Text excerpt:
• • •

Redis, What a Vector Blast!

We have the vector sets

In the world of Artificial Intelligence and Machine Learning, the ability to understand and search data based on its semantic meaning, rather than exact keyword matches, has become fundamental. This is the realm of Vector Databases and Approximate Nearest Neighbor (ANN) algorithms.

Recently, at Devmy, we had the exceptional opportunity to preview Redis Vector Sets, a new Redismodule currently being optimized by its creator, Salvatore Sanfilippo aka @antirez.

Thanks to his willingness to provide us with a preliminary binary for macOS, we were able to integrate this new module into our RAG (Retrieval-Augmented Generation) system, replacing our previous solution, ChromaDB, for a direct and practical comparison. In this article, we will share our findings, starting from the general concepts of vector databases and the HNSW algorithm, then diving into the specifics of Redis Vector Sets and recounting our experience.

What are vector databases and why are they important?

Traditionally, databases excel at retrieving data based on exact queries or logical conditions on structured fields. However, much modern information (text, images, audio) is inherently unstructured. To handle it, machine learning models (often Deep Learning) are used to transform this data into high-dimensional numerical vectors, known as embeddings. These vectors capture the semantic essence of the original data: semantically similar data will have vectors close to each other in the vector space.

A Vector Database is a system specifically designed to efficiently store, index, and query these embeddings. The primary goal is to find the vectors (and thus the associated original data) closest to a given query vector, according to a distance metric (like cosine similarity or Euclidean distance). This process is known as Nearest Neighbor (NN) search.

The applications are vast:

Recommendation systems: finding products similar to those a user has liked.
Image search: finding images similar to a given image.

• • •

Dataset section:
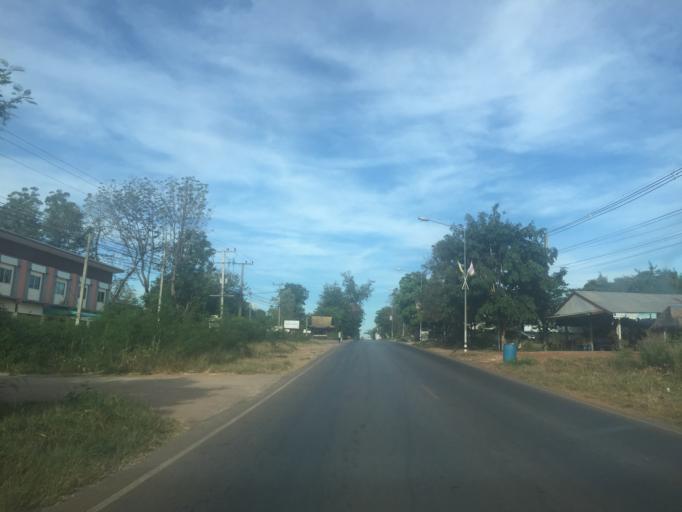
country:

• • •

Exercise description: Continue the article on Redis Vector Sets from where it stops.

The output:
Natural language processing: finding documents or phrases with similar meaning.
RAG systems: retrieving relevant context from a knowledge base to improve the responses of generative language models.

Vector search algorithms

Finding the exact nearest neighbor (Exact Nearest Neighbor) in a high-dimensional space is computationally very expensive, often requiring comparison with every single vector in the database. For large datasets, this is impractical.

This is where approximate nearest neighbor (ANN) algorithms come in. These algorithms sacrifice a small percentage of precision in exchange for a huge gain in search speed. There are several families of ANN algorithms, including:

Tree-based: like Annoy, they build trees to partition the space.
Hashing-based: like Locality-Sensitive Hashing (LSH), they use hash functions to group nearby vectors.
Graph-based: like HNSW (Hierarchical Navigable Small World), they build multi-level proximity graphs.

How HNSW works

HNSW is one of the most popular and performant graph-based ANN algorithms, known for its excellent balance between search speed, result quality (recall), and index construction speed. It is the algorithm underlying Redis Vector Sets. The idea is to create connections between vectors in a way that allows for both rapid global traversal of the graph and accurate searching for similar vectors. It does this by creating multiple layers of vectors, where each layer includes a subset of the vectors in the layer below. This means that as you move up the layers, finding the correct general area of the graph becomes faster.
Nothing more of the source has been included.